Commodities Report

February 3, 2015

 

Close Feb 3

Jan 20

2 week change

March Corn

3.86

3.90

- .04

March Soybeans

9.87

9.83

+ .04

March Wheat

5.14

5.36

- .22

April Hogs

66.45

74.70

- 8.25

April Cattle

150.65

151.45

- .80

Cdn $

80.52

82.60

- 2.08

US $ Index

93.59

93.04

+ .54

Crude Oil

53.05

47.11

+ 5.94

Gold

1264

1295

- 31

US 10 Year Notes

130-05

130-03

+2

TSX Stocks

15098

14316

+ 782

S&P 500

2039

2017

+ 22

 

Grains were lower over the past 2 weeks, but rallied strongly today (Feb 3) to trim losses, and in the case of soybeans, actually close a bit higher. Weather in Brazil isn’t perfect in all growing regions. It is the dry areas in the north and western crop areas that are of the most concern. Brazil soils are coarser than our clay soils, so timely rains are more critical there.

There are also some concerns about the safrinha (double crop after soybeans) corn crop in Brazil. They planted their soybean crop later than normal, and now they are heading into their dry season, so acres will likely be reduced. The high input costs for corn are also a deterrent to more corn acres.

Despite the overall weakness in Chicago, Ontario cash prices have held in better than expected due to the Canadian dollar weakness. The Bank of Canada, in a surprise move, dropped the bank rate from 1 percent to ¾ %. The effect of this on the Canadian economy will be marginal at best, as chartered banks did not even drop their primes. However, the CD accelerated downward nonetheless.

The Canadian Government wants the dollar lower. Economic performance numbers are dropping sharply, especially in the manufacturing sector. Energy is relatively important to Canada, and everyone knows what that market has done. There’s to be an election this fall, and dropping the currency is the easiest way to try to make things look better. Avoiding a recession is priority number one.

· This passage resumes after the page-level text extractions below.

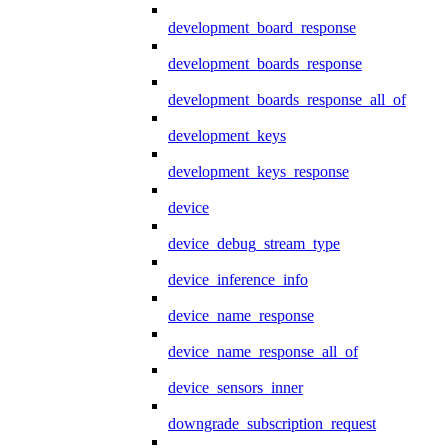
development_board_response
development_boards_response
development_boards_response_all_of
development_keys
development_keys_response
device
device_debug_stream_type
device_inference_info
device_name_response
device_name_response_all_of
device_sensors_inner
downgrade_subscription_request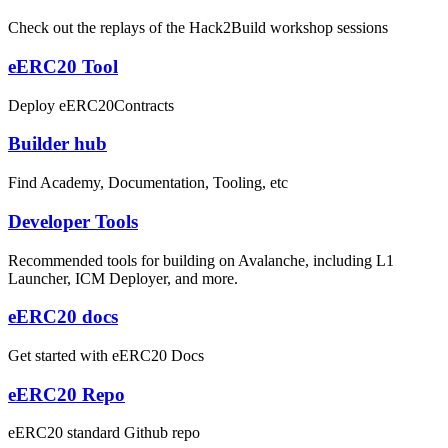
Check out the replays of the Hack2Build workshop sessions
eERC20 Tool
Deploy eERC20Contracts
Builder hub
Find Academy, Documentation, Tooling, etc
Developer Tools
Recommended tools for building on Avalanche, including L1
Launcher, ICM Deployer, and more.
eERC20 docs
Get started with eERC20 Docs
eERC20 Repo
eERC20 standard Github repo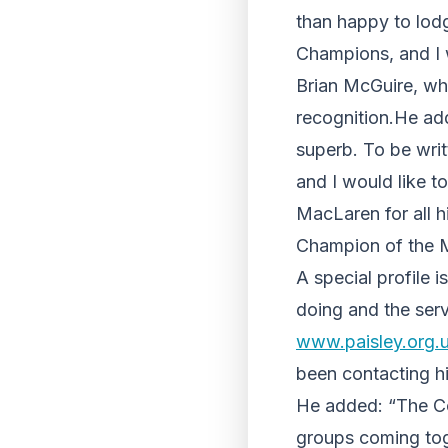
than happy to lodg
Champions, and I wi
Brian McGuire, wh
recognition.He add
superb. To be writt
and I would like t
MacLaren for all 
Champion of the 
A special profile 
doing and the serv
www.paisley.org.
been contacting h
He added: “The Co
groups coming toget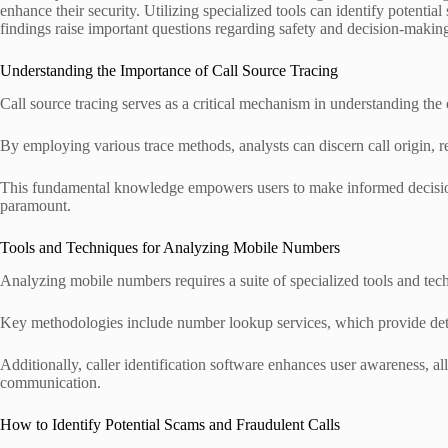
enhance their security. Utilizing specialized tools can identify potenti
findings raise important questions regarding safety and decision-making
Understanding the Importance of Call Source Tracing
Call source tracing serves as a critical mechanism in understanding the
By employing various trace methods, analysts can discern call origin, r
This fundamental knowledge empowers users to make informed decisions
paramount.
Tools and Techniques for Analyzing Mobile Numbers
Analyzing mobile numbers requires a suite of specialized tools and tech
Key methodologies include number lookup services, which provide detail
Additionally, caller identification software enhances user awareness, 
communication.
How to Identify Potential Scams and Fraudulent Calls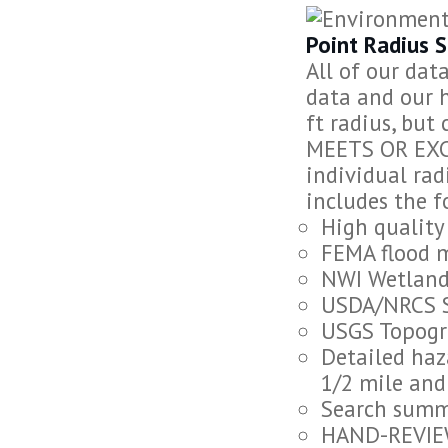
Point Radius 
All of our dat
data and our h
ft radius, but
MEETS OR EXC
individual rad
includes the f
High quality
FEMA flood 
NWI Wetland
USDA/NRCS 
USGS Topogr
Detailed haz
1/2 mile and 
Search summa
HAND-REVIEW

Corn acres will likely fall in North America this spring also. Fertilizer prices have kept firming, especially in Canada, because of our dollar’s drop. Carry outs in North America are comfortable with last year’s record yields, but the ethanol mandate is still in place, and demand remains on solid ground. The market may be becoming fearful of too large a drop in corn acres.

Perhaps analysts have become too pessimistic also. I would say 90 percent of what I read and hear is negative for grain prices. Whenever everyone is leaning one way, markets often fool the majority and head in the other direction. That could be the reason for the sharp move today. I wouldn’t be surprised if the lows hit on Feb 2 hold into spring.

Central banks are still stimulating economies in a huge way. Quantitative easing is still rampant in Europe and interest rates remain near zero, and still easing in countries like Canada and Australia. Fiscal spending is out of control the world over. The US dollar is still the most sought after asset, as money gravitates to safety.

Fiat currencies are only viable as long as everyone has confidence in them. The collapse of the German Mark, and the hyperinflation that ensued, in the early 1920’s is likely the best example of what can happen if that necessary faith is lost. Right now, we are a long way from that type of scenario, and, hopefully, lessons were learned.  However, the massive debt that governments have created and continue to operate on will have to be reconciled sometime.